Objective: A single-nucleotide polymorphism (SNP), the G variant in codon 1013 (GAA1013-->GAG) of the insulin-like growth factor-1 (IGF-1) receptor (IGFIR) gene, has been associated with higher IGF-1 concentrations in Caucasian subjects. Because elevated serum levels of IGF-1 have been described in children with premature pubarche (PP) and in adolescent girls with hyperandrogenism, we tested the a priori hypothesis that the frequency of the A-->G variant would be overrepresented among children with PP.
Design: Case-control association study.
Setting: University-based pediatric endocrinology practice.

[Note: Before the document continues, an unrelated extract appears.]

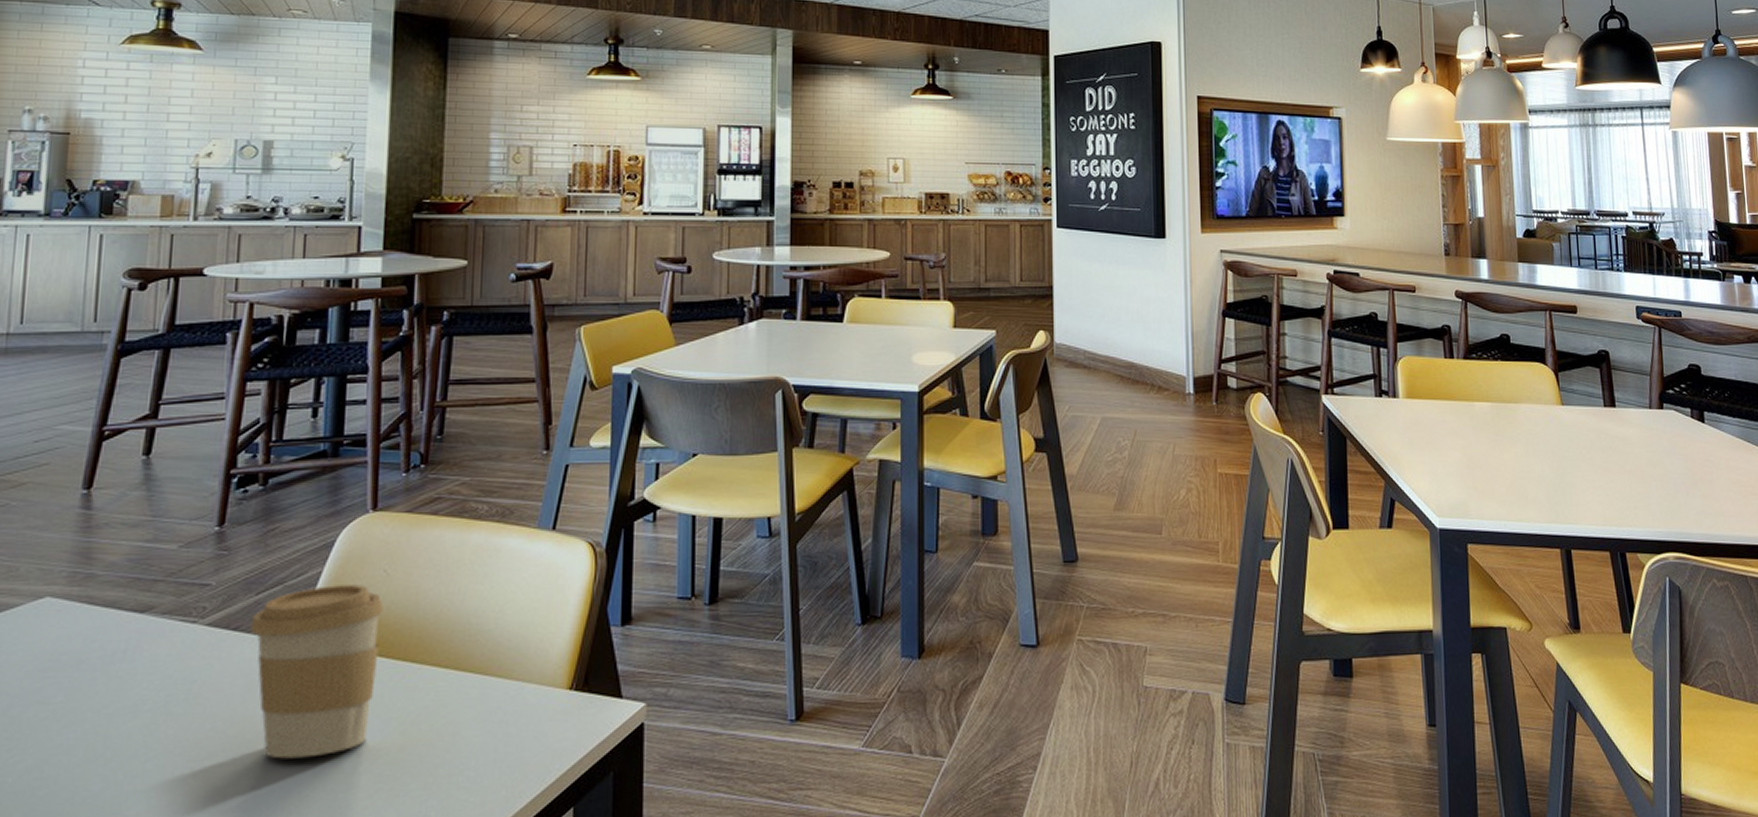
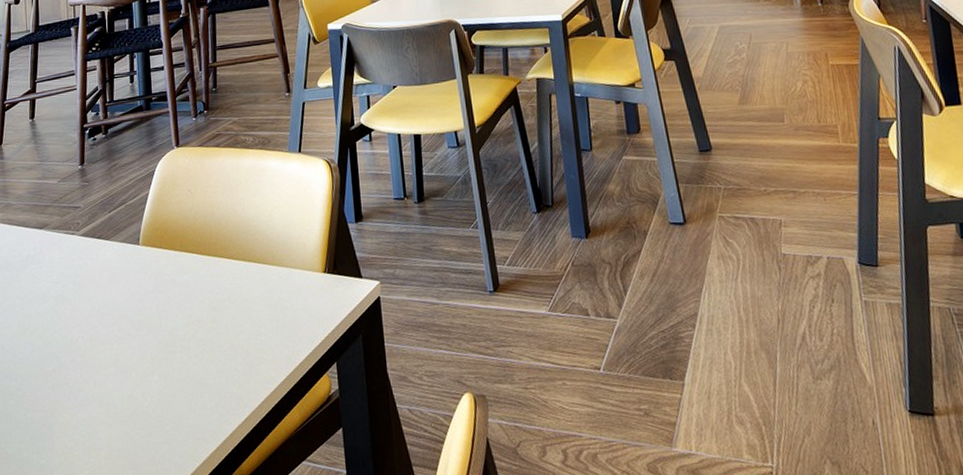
coffee cup: present [250,584,385,759] -> none [108,201,192,329]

Patient(s): Sixty-nine children (63 girls and 6 boys) with PP, 52 adolescent girls with hyperandrogenism, and 92 healthy subjects.
Intervention(s): Blood was obtained for genotype analysis, glucose measurement, and hormone (A, insulin, 17-hydroxyprogesterone, and T) determinations.
Main outcome measure(s): Frequency of the SNP in the IGF1R gene and correlation of this SNP with hormone concentrations.
Result(s): Distribution of the G allele was statistically significantly different between the children with PP and the healthy control subjects, independent of insulin sensitivity.
Conclusion(s): This common SNP in the IGF1R gene may be associated with PP caused by premature adrenarche in children. Because PP has been associated with higher IGF-1 concentrations, these data suggest a potential molecular basis for prior clinical observations of elevated IGF-1 concentrations in children with PP.